The Reverend Holloway was back in less than two minutes. He smiled at us gravely and said, “The Right Reverend Daybreak will see you,” as if he were announcing a miracle at Lourdes. “This way, please.”

We followed him inside. Some sanctuary; it looked like a glorified office building-no doubt this was where the take from the church’s various nontaxable enterprises was counted, blessed, and secreted. Through an open door I had a glimpse of one large, mostly bare room that may or may not have been used for meditation; three other doors along the central hallway were closed. We stopped before the last of these. Painted on the panel in dark-blue letters were the words: THE RIGHT REVEREND CLYDE T. DAYBREAK. And below that, in somewhat larger letters: THE MORAL CRUSADE. A hand-lettered sign thumbtacked above the knob told you to Please Knock Before Entering.
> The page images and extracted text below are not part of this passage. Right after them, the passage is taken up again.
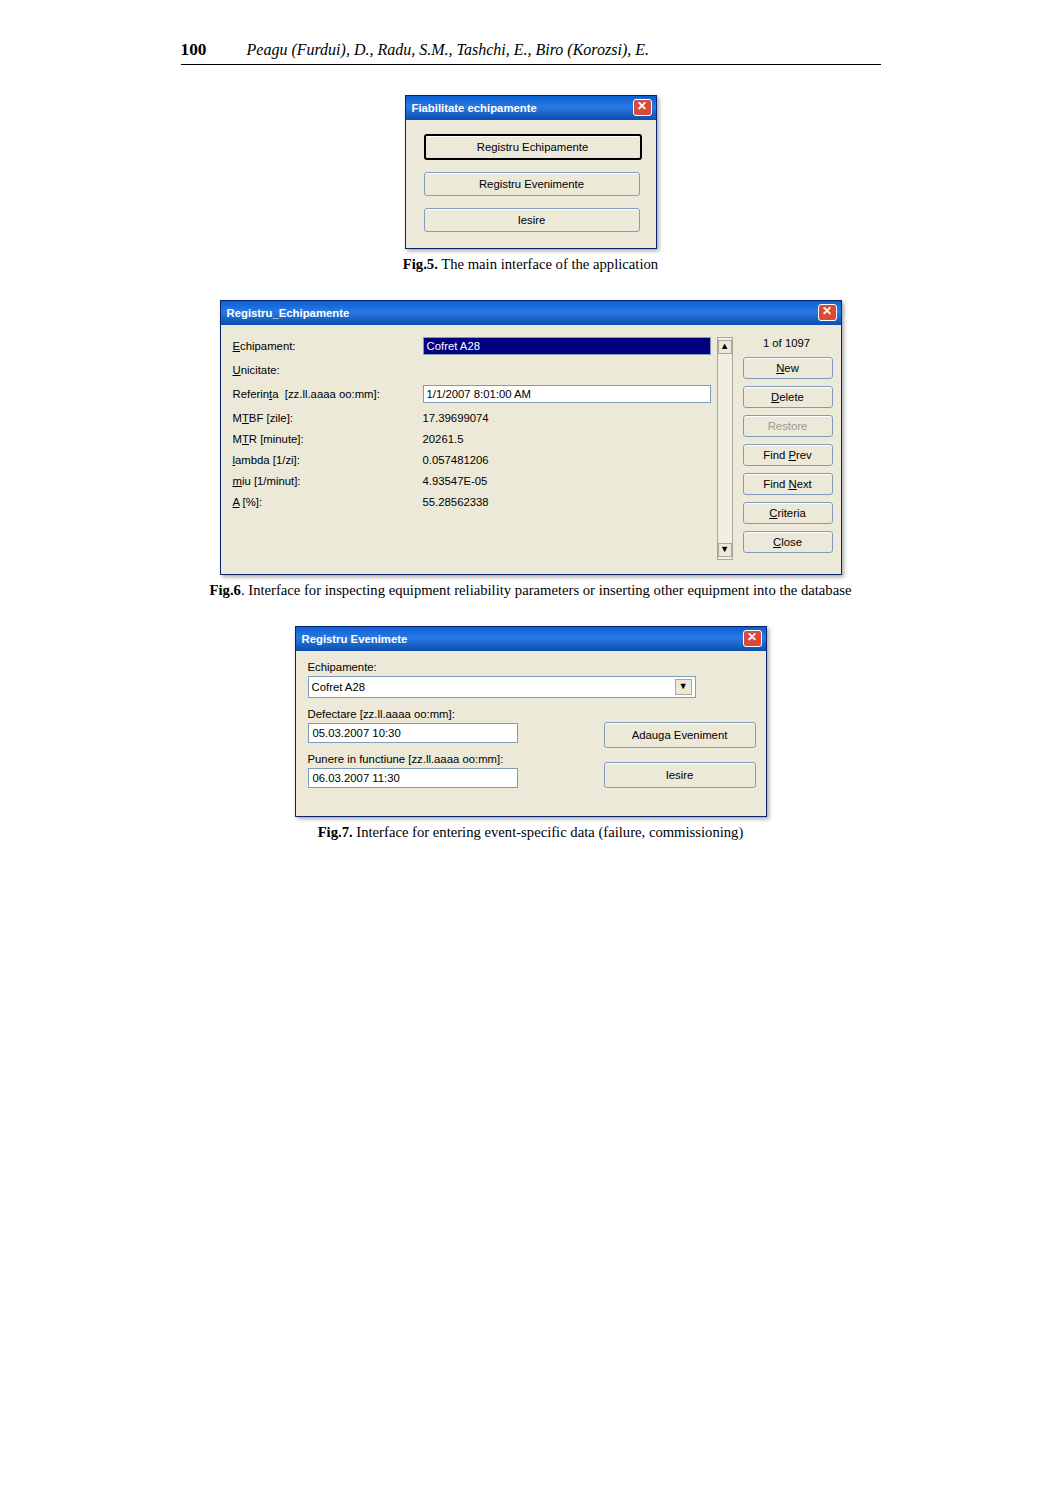100 Peagu (Furdui), D., Radu, S.M., Tashchi, E., Biro (Korozsi), E.
Fiabilitate echipamente ✕
Registru Echipamente
Registru Evenimente
Iesire
Fig.5. The main interface of the application
Registru_Echipamente ✕
Echipament:
Cofret A28
Unicitate:
Referinta [zz.ll.aaaa oo:mm]:
1/1/2007 8:01:00 AM
MTBF [zile]:
17.39699074
MTR [minute]:
20261.5
lambda [1/zi]:
0.057481206
miu [1/minut]:
4.93547E-05
A [%]:
55.28562338
▲
▼
1 of 1097
New
Delete
Restore
Find Prev
Find Next
Criteria
Close
Fig.6. Interface for inspecting equipment reliability parameters or inserting other equipment into the database
Registru Evenimete ✕
Echipamente:
Cofret A28 ▼
Defectare [zz.ll.aaaa oo:mm]:
05.03.2007 10:30
Punere in functiune [zz.ll.aaaa oo:mm]:
06.03.2007 11:30
Adauga Eveniment
Iesire
Fig.7. Interface for entering event-specific data (failure, commissioning)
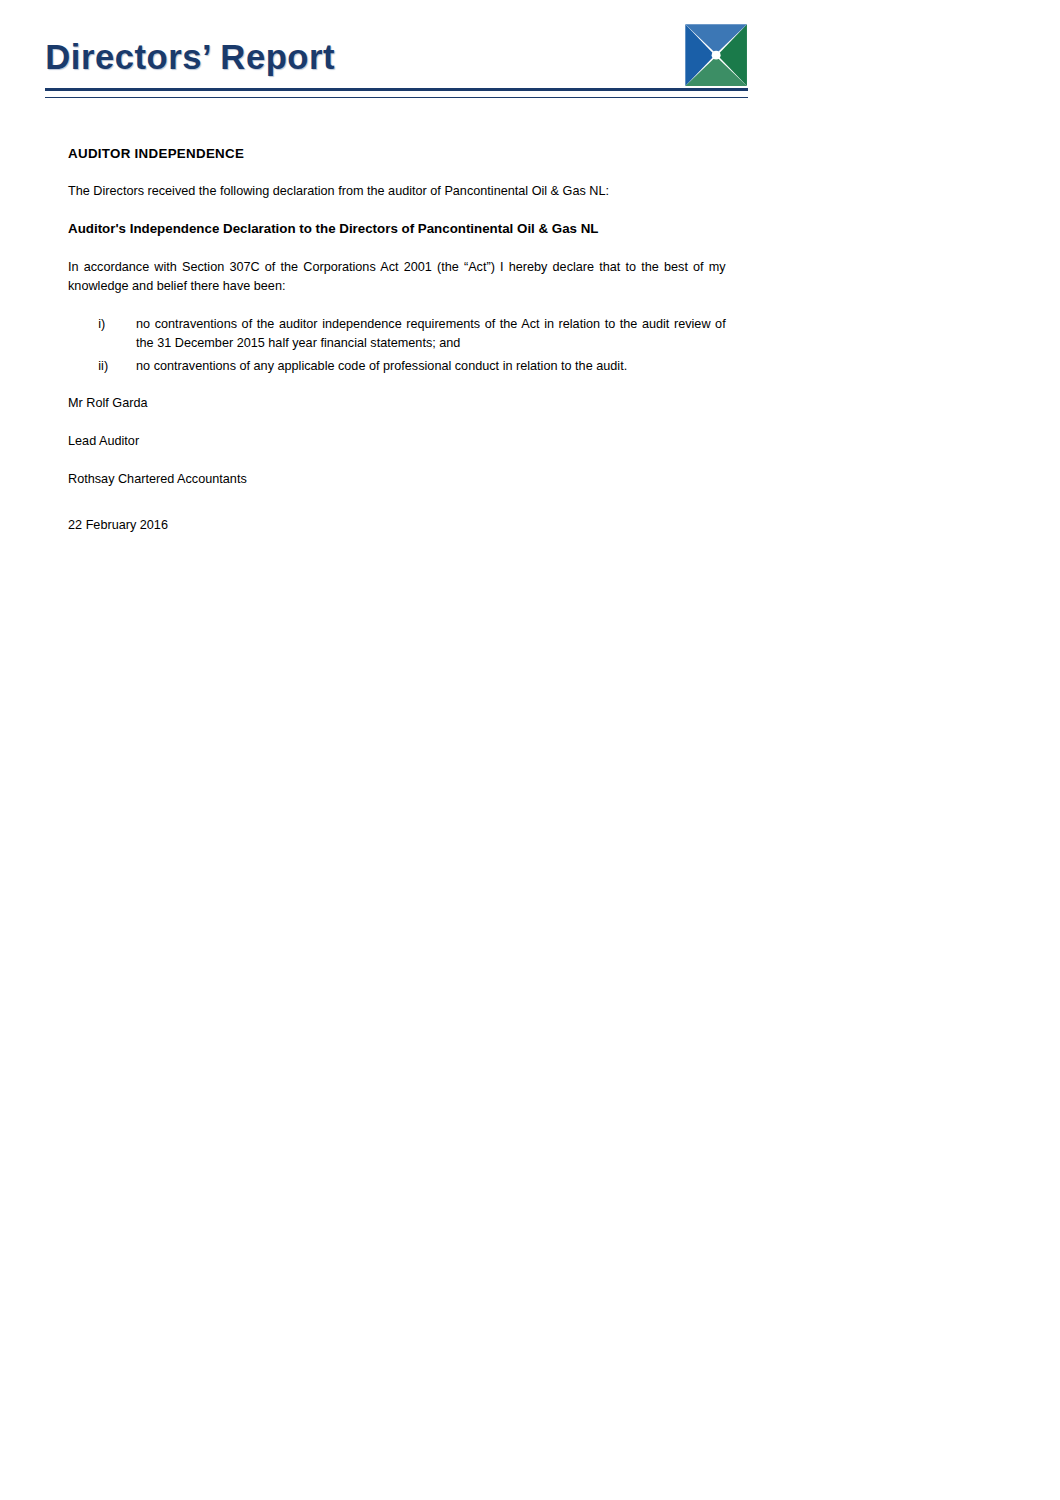Directors’ Report
AUDITOR INDEPENDENCE
The Directors received the following declaration from the auditor of Pancontinental Oil & Gas NL:
Auditor's Independence Declaration to the Directors of Pancontinental Oil & Gas NL
In accordance with Section 307C of the Corporations Act 2001 (the “Act”) I hereby declare that to the best of my knowledge and belief there have been:
i)
no contraventions of the auditor independence requirements of the Act in relation to the audit review of the 31 December 2015 half year financial statements; and
ii)
no contraventions of any applicable code of professional conduct in relation to the audit.
Mr Rolf Garda
Lead Auditor
Rothsay Chartered Accountants
22 February 2016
The Reverend Holloway knocked. A voice inside said, “Come right in,” and Holloway opened the door and Kerry and I went in. He stayed out in the hall, shutting the door after us.

It was a large office, done in plain blond-wood paneling, with its dominant feature being a plain blond-wood desk set in front of windows shaded by Venetian blinds. The blinds were open now and sunlight came streaming in. It bathed the Spartan contents of the office in a benign radiance, as if by design: the desk, a group of matching and uncomfortable-looking chairs, a blond-wood file cabinet, a painting of Christ on one wall, a huge cloth banner on another-dark-blue lettering on a snowy white background that said THE MORAL CRUSADE-and the sole occupant coming toward us with both hands outstretched.